State revenues declined in fiscal 2020; their first drop in 9 years

States saw their revenue fall in fiscal 2020 after nine consecutive years of budget growth and those declines are expected to increase in fiscal 2021.

That’s the message from the National Association of State Budget Officers in its Fall Fiscal Survey of the States released Wednesday.

The survey found that the COVID-19 recession led many states to cut general fund expenditures, even as spending demands were on the rise.

For fiscal 2020 -- which ended June 30 for 45 of states -- general fund revenues declined an average of 2.9%. Thirty-five states reported general fund collections for fiscal 2020 from all sources came in lower than original budget projections.
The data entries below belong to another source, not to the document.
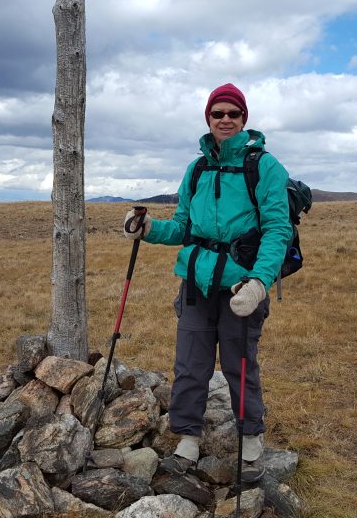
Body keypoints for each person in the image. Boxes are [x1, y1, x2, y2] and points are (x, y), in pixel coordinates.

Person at [122, 83, 292, 482]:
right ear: (208, 120)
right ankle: (187, 442)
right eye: (219, 114)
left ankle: (251, 445)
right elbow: (183, 227)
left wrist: (258, 282)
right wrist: (148, 228)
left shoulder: (265, 167)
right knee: (190, 365)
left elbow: (277, 230)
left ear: (244, 119)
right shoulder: (196, 168)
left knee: (240, 365)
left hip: (241, 287)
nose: (226, 120)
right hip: (197, 284)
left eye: (234, 113)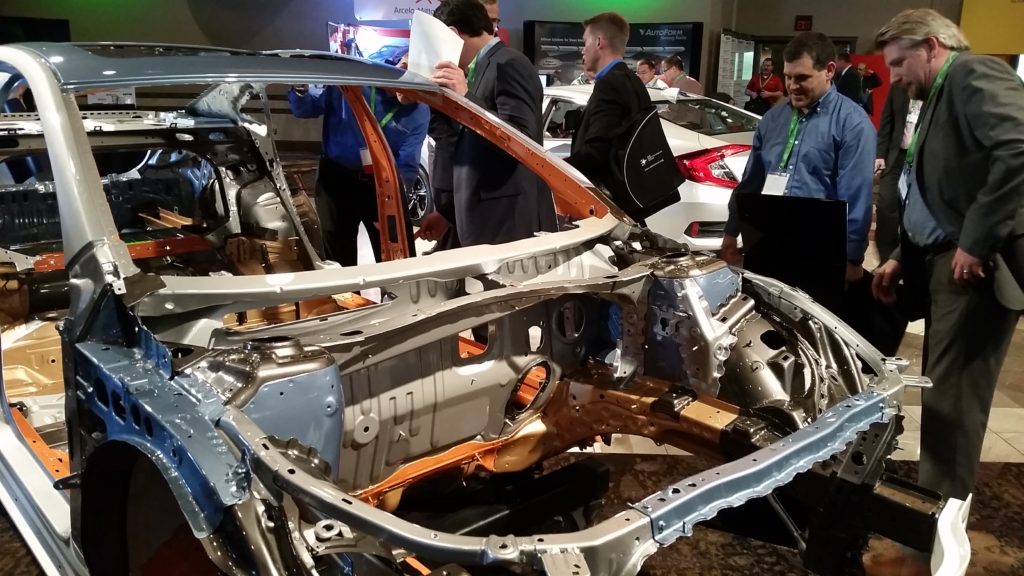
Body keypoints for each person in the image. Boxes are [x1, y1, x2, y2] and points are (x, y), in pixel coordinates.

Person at [872, 7, 1024, 507]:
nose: (893, 77)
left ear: (932, 46)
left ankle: (938, 531)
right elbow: (936, 188)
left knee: (953, 406)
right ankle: (934, 515)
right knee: (941, 397)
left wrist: (976, 241)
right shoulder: (939, 92)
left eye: (898, 63)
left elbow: (1018, 147)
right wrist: (900, 253)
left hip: (975, 272)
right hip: (938, 263)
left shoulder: (973, 73)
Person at [720, 32, 876, 287]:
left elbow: (856, 197)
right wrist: (731, 233)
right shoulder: (772, 120)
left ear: (828, 71)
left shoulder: (853, 124)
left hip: (820, 250)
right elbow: (751, 182)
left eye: (802, 78)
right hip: (767, 242)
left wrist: (852, 258)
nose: (792, 86)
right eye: (789, 77)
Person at [417, 0, 557, 247]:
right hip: (480, 218)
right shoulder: (478, 68)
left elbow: (523, 141)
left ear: (452, 34)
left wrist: (467, 98)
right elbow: (457, 138)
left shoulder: (509, 63)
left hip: (506, 222)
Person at [290, 84, 428, 266]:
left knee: (397, 260)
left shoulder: (420, 111)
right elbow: (305, 109)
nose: (415, 97)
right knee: (339, 262)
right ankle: (346, 295)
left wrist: (393, 208)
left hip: (382, 186)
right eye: (412, 86)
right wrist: (300, 88)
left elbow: (407, 164)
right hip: (336, 180)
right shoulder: (352, 82)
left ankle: (396, 294)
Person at [564, 11, 653, 215]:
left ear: (598, 42)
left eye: (584, 42)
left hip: (606, 202)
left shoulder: (609, 84)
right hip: (626, 199)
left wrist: (557, 169)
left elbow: (598, 150)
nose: (582, 51)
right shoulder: (632, 81)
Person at [874, 84, 921, 261]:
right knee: (886, 206)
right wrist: (880, 155)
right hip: (896, 157)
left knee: (911, 213)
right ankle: (886, 260)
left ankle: (905, 260)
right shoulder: (898, 87)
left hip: (920, 161)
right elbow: (886, 123)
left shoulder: (937, 87)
Nineteen states reported making net budget reductions in the middle of fiscal 2020 due to a shortfall.

The enacted state budget for fiscal 2021 collectively showed a 1.1% decline in general fund spending, which is the first spending drop by the states since fiscal 2010 at the end of the Great Recession. That year states collectively reduced their spending by 5.7% on top of a 3.8% cut they enacted in fiscal 2009.
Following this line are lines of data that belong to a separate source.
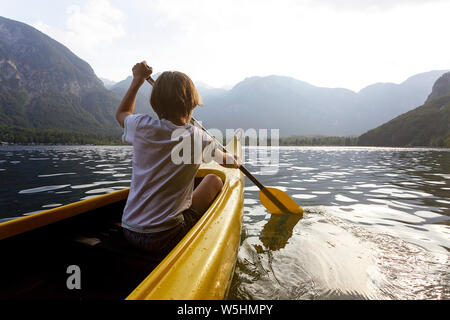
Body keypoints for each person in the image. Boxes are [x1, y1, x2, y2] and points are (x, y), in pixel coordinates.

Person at [116, 61, 240, 259]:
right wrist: (236, 159)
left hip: (129, 230)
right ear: (192, 104)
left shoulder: (141, 126)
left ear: (156, 103)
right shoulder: (199, 137)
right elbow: (227, 162)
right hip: (166, 237)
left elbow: (122, 114)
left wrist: (137, 80)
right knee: (213, 180)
The steepest general fund spending cuts for fiscal 2021 are 11.4% in Texas, 11% in Colorado, 9.3% in Oklahoma, 8.9% in California, 8.5% in Wyoming, 7.5% in Georgia, 6.4% in New Hampshire, 6.3% in New Mexico, and 5.6% in Alaska and New York.

The projected 2021 spending decline does not yet reflect some of the 17 states that enacted two-year budgets in 2019 before the onset of the pandemic and have not yet made their spending adjustments.

The enacted fiscal 2021 budgets reduce general fund appropriations across program areas by $6.2 billion around the country compared to fiscal 2020. In contrast, before the onset of the pandemic, the governors had proposed $33.2 billion in spending increases for fiscal 2021.

“The pandemic’s impact has been uneven across states,” the report noted.

Senate Republicans resisted including direct federal aid to state and local governments in the $900 billion emergency coronavirus relief legislation that passed earlier this week because some states have continued to experience revenue increases despite the pandemic.

Kathryn White, NASBO director of budget process studies, acknowledged that the year-over-year revenue declines in fiscal 2020 were confined to 32 states, but she pointed out that every state faced higher costs because of the pandemic.

“The extent of the impact is really highly dependent on a state’s economy, tax structure, and other factors,” said White. “States that are particularly dependent on the tourism and leisure industries, the energy sector, and other areas that have been disproportionately affected by this recession are generally having larger impacts.”

NASBO said it remains uncertain how long it will take for state budgets to recover.

“After the Great Recession, even though revenues began to grow again in fiscal 2011, it took until fiscal 2013 for state general fund revenue to surpass its fiscal 2008 levels without adjusting for inflation,” the report said. “States did not see revenue fully restored to fiscal 2008 levels until fiscal 2018 in inflation-adjusted terms.”

Rainy day funds and total balances are expected to decline by a combined $33.3 billion in fiscal 2021 in 46 states from their record-high $121.6 billion prior to the pandemic. Four states were not included in that calculation.

NASBO said that usage of rainy day funds in fiscal 2021 is ongoing and the balances reported in its survey are based on states’ enacted budgets, including some that were enacted before the onset of the pandemic.